**PASSAGE FOR REVIEW**
• • • • •

Scheidt is a professor of chemistry at Northwestern’s Weinberg College of Arts and Sciences and a professor of pharmacology (by courtesy) at Northwestern University Feinberg School of Medicine. He also is a member of the Chemistry of Life Processes Institute and of the Robert H. Lurie Comprehensive Cancer Center of Northwestern University.
Nature as inspiration for medicine
Nature has repeatedly provided starting points for major medical advances, even when the raw materials were not ready to be used as drugs in their original form. Many familiar medicines trace back to compounds first found in plants and microbes, which scientists later refined to make them safer, more effective, or easier for the body to use.
Morphine, a long used treatment for severe pain, comes from the opium poppy. Taxol, a key cancer therapy, was first obtained from the Pacific yew tree. Statins, widely taken to lower cholesterol and reduce heart disease risk, were developed from molecules discovered in fungi.
“Natural products aren’t necessarily effective drugs on their own, but they are great leads,” Scheidt said. “We can find inspiration in natural products and use chemistry to make better versions that are orally available, survive the metabolism and hit the right targets.”
Eventually, rye pollen potentially could join these ranks. Many consumers around the world already ingest rye pollen extract in supplement form to protect prostate health. But scientists haven’t yet optimized it for use as a pharmaceutical drug. Understanding how it works required knowing the molecules’ precise three-dimensional shape information that proved elusive.
A molecular mystery
Using traditional techniques, such as advanced nuclear magnetic resonance spectroscopy, scientists could not fully reveal the orientation of the molecules’ key parts. As a result, two competing structural models persisted for decades.
Those two proposed structures had the same atoms, same connections and same overall shape. But a central part of the molecules are mirror images of each other. That subtle distinction can change how the molecule fits into a biological target and determine whether a molecule is biologically active or inert.
“It’s like your hands,” Scheidt said. “They are mirror images of each other, but you need a different glove for each. If you had two left-handed gloves, it wouldn’t work because your hands can’t be superimposed on top of one another.”
Building from scratch
To settle the question once and for all, the Northwestern team turned to total synthesis, or the step-by-step process of constructing a natural molecule in the laboratory. The approach was incredibly complicated and challenging. At their cores, secalosides A and B contain an extremely rare and highly strained feature: a tightly compressed, 10-membered ring that is notoriously difficult to build.
Scheidt and his team devised a clever workaround. They first built a larger, more flexible ring and then triggered a reaction that snapped it into a smaller, strained shape in a single step. After synthesizing both competing structural versions of the secalosides, the scientists compared them to samples isolated from rye pollen. Only one version matched perfectly, finally revealing the true molecular structure.
“We’ve demonstrated we can make the core of this natural product,” Scheidt said. “Now, we’re trying to find potential collaborators in immunology who could help us translate this to a possible clinical endpoint.”

• • • • •

**THINGS TO DO**
1) In the article on rye pollen molecules, rewrite the part from "A molecular mystery" up to and including "persisted for decades.", substituting "many years" for "decades".
2) Translate this sentence from the article on rye pollen molecules into Spanish: "Only one version matched perfectly, finally revealing the true molecular structure."

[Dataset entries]

• • • • •

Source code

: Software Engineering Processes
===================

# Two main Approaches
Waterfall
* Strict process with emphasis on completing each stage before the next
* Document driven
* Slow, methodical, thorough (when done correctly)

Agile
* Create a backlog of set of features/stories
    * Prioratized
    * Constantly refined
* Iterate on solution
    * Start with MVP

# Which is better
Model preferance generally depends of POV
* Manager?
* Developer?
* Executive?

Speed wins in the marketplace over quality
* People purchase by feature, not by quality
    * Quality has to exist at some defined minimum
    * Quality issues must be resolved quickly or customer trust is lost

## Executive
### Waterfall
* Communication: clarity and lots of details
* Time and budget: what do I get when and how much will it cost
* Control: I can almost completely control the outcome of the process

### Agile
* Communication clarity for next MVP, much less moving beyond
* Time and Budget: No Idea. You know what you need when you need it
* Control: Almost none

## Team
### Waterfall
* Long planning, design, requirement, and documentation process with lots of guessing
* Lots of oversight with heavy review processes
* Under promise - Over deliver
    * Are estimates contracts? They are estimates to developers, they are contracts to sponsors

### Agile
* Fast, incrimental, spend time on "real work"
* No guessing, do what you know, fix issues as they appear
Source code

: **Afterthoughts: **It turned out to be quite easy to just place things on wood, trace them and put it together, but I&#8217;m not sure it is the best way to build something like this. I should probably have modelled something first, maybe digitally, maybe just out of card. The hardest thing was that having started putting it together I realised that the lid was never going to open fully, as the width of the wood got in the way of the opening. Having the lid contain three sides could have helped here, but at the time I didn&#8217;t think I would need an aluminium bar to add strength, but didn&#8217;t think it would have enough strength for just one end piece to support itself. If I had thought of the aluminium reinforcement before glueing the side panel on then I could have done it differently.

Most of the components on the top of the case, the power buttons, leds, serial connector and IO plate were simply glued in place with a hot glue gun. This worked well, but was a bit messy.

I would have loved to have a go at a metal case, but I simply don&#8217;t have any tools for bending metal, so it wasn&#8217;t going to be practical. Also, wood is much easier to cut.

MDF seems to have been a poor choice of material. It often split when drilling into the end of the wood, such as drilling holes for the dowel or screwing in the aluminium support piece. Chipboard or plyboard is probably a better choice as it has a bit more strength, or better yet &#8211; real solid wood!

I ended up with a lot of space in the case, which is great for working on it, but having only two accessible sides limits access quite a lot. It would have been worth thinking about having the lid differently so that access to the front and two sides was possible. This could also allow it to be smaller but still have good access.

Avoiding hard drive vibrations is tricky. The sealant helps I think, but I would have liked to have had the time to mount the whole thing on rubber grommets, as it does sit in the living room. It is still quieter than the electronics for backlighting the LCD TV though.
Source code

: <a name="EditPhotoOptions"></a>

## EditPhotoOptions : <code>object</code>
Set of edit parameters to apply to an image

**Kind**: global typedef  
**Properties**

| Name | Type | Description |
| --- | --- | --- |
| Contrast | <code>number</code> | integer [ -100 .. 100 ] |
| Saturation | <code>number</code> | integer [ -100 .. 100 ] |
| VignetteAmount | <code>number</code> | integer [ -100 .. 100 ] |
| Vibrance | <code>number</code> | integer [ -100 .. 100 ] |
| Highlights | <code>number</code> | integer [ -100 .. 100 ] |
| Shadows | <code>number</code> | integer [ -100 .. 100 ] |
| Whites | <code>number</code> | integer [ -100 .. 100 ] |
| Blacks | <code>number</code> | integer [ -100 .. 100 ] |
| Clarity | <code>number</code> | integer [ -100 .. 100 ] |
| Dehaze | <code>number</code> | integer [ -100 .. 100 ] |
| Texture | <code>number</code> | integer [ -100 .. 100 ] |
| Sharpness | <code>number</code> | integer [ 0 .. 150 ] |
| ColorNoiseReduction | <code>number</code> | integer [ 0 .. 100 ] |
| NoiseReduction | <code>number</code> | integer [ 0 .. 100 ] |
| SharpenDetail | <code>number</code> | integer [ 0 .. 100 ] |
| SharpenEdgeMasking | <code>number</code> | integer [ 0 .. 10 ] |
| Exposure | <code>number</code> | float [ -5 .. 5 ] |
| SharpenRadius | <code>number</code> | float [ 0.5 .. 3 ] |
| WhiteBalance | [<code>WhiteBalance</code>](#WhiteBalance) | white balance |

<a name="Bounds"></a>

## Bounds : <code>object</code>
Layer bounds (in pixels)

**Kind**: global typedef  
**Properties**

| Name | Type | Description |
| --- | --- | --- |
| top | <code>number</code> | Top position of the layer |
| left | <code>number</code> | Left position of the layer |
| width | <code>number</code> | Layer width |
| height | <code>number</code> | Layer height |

• • • • •

**SOLUTIONS BY TASK**
1)
A molecular mystery
Using traditional techniques, such as advanced nuclear magnetic resonance spectroscopy, scientists could not fully reveal the orientation of the molecules’ key parts. As a result, two competing structural models persisted for many years.

2) Solo una versión coincidió perfectamente, lo que finalmente reveló la verdadera estructura molecular.